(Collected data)
....................
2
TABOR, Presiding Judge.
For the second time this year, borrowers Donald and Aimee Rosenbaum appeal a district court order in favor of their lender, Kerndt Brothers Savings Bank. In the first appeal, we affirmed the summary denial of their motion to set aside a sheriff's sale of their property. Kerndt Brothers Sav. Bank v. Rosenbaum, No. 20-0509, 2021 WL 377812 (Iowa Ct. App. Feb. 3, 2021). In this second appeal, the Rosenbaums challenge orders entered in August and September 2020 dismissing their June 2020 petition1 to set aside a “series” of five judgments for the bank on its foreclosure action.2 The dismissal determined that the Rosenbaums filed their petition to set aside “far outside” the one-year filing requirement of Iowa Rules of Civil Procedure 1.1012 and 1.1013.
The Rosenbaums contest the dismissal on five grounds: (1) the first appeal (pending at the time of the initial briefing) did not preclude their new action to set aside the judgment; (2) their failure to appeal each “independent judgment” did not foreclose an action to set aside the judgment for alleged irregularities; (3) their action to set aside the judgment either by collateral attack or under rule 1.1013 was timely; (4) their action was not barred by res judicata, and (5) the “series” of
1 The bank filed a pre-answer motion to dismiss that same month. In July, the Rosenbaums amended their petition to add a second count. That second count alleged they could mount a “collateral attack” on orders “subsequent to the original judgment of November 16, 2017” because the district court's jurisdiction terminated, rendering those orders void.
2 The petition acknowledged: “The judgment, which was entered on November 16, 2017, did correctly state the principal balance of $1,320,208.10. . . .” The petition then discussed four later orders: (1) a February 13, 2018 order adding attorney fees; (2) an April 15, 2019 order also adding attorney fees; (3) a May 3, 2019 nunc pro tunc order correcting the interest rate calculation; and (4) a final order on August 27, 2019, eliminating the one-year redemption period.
....................
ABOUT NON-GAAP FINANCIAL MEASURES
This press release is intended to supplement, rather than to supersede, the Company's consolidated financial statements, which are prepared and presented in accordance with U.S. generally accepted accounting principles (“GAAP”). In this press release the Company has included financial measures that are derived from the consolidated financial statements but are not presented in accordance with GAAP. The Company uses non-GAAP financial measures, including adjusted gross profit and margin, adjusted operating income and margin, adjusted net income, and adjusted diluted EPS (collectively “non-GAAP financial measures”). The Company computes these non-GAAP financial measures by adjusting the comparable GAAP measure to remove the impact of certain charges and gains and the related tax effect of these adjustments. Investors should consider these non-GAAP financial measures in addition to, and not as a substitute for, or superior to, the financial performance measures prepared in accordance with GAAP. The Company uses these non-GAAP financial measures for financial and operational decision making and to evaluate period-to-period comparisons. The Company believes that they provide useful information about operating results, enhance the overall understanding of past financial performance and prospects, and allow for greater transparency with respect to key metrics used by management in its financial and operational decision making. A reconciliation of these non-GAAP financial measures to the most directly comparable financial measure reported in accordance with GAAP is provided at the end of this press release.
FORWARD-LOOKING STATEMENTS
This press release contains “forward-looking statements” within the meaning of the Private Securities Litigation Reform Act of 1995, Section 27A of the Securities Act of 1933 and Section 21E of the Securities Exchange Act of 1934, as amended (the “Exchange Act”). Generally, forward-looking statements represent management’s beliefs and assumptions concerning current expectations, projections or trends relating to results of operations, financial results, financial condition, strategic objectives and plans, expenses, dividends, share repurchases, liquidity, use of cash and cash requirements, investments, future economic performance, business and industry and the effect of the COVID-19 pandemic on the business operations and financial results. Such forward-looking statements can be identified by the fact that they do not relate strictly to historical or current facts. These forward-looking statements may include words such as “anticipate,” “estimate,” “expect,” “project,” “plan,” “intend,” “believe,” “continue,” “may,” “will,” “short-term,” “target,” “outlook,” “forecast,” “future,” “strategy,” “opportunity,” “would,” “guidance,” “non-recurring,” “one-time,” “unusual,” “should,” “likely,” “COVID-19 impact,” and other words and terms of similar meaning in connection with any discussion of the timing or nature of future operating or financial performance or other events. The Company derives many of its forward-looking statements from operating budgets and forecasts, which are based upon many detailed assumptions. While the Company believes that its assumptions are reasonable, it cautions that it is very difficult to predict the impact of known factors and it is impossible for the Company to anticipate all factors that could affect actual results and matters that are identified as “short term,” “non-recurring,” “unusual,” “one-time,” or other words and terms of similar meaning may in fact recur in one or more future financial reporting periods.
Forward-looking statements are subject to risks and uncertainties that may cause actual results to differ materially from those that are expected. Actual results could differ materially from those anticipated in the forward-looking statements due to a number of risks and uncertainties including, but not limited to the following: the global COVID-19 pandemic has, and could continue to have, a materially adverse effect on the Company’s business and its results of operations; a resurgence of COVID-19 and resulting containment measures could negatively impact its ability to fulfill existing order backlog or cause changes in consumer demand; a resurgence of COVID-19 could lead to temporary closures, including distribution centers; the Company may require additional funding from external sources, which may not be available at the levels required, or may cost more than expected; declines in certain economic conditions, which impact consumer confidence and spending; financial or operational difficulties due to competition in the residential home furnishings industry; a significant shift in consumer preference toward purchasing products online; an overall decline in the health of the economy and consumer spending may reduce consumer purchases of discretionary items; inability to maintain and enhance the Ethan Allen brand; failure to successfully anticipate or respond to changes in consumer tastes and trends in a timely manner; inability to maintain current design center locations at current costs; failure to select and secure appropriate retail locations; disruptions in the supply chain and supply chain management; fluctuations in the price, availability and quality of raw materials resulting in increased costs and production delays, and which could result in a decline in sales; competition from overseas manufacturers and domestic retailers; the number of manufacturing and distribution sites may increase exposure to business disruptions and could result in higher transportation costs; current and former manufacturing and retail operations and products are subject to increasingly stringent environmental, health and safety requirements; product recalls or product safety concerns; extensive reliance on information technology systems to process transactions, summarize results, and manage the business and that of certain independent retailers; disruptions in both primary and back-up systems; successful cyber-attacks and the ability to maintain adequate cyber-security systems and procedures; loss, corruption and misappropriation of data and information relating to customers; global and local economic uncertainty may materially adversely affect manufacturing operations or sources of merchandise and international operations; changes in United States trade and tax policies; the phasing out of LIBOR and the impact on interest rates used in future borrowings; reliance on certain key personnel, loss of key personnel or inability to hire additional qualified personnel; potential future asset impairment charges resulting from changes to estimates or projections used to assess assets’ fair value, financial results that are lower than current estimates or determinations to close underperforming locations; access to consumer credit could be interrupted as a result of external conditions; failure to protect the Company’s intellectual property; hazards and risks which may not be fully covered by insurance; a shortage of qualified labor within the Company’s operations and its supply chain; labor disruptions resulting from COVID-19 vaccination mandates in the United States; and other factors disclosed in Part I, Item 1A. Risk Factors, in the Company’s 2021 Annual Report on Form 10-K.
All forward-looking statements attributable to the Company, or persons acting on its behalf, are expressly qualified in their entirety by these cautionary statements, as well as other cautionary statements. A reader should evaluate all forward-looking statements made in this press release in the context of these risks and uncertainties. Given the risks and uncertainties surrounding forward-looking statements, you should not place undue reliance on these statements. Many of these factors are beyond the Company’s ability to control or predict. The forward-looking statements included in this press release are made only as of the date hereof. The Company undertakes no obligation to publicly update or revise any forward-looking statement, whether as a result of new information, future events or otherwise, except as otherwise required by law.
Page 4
....................
[TASK TO COMPLETE]: Of the entries listed above, reproduce only the lines starting at the line containing "For the second" and ending at the line containing "1 The bank filed". Include both, exactly as they stand.

[ANSWER TO THIS EXERCISE]:
For the second time this year, borrowers Donald and Aimee Rosenbaum appeal a district court order in favor of their lender, Kerndt Brothers Savings Bank. In the first appeal, we affirmed the summary denial of their motion to set aside a sheriff's sale of their property. Kerndt Brothers Sav. Bank v. Rosenbaum, No. 20-0509, 2021 WL 377812 (Iowa Ct. App. Feb. 3, 2021). In this second appeal, the Rosenbaums challenge orders entered in August and September 2020 dismissing their June 2020 petition1 to set aside a “series” of five judgments for the bank on its foreclosure action.2 The dismissal determined that the Rosenbaums filed their petition to set aside “far outside” the one-year filing requirement of Iowa Rules of Civil Procedure 1.1012 and 1.1013.
The Rosenbaums contest the dismissal on five grounds: (1) the first appeal (pending at the time of the initial briefing) did not preclude their new action to set aside the judgment; (2) their failure to appeal each “independent judgment” did not foreclose an action to set aside the judgment for alleged irregularities; (3) their action to set aside the judgment either by collateral attack or under rule 1.1013 was timely; (4) their action was not barred by res judicata, and (5) the “series” of
1 The bank filed a pre-answer motion to dismiss that same month. In July, the Rosenbaums amended their petition to add a second count. That second count alleged they could mount a “collateral attack” on orders “subsequent to the original judgment of November 16, 2017” because the district court's jurisdiction terminated, rendering those orders void.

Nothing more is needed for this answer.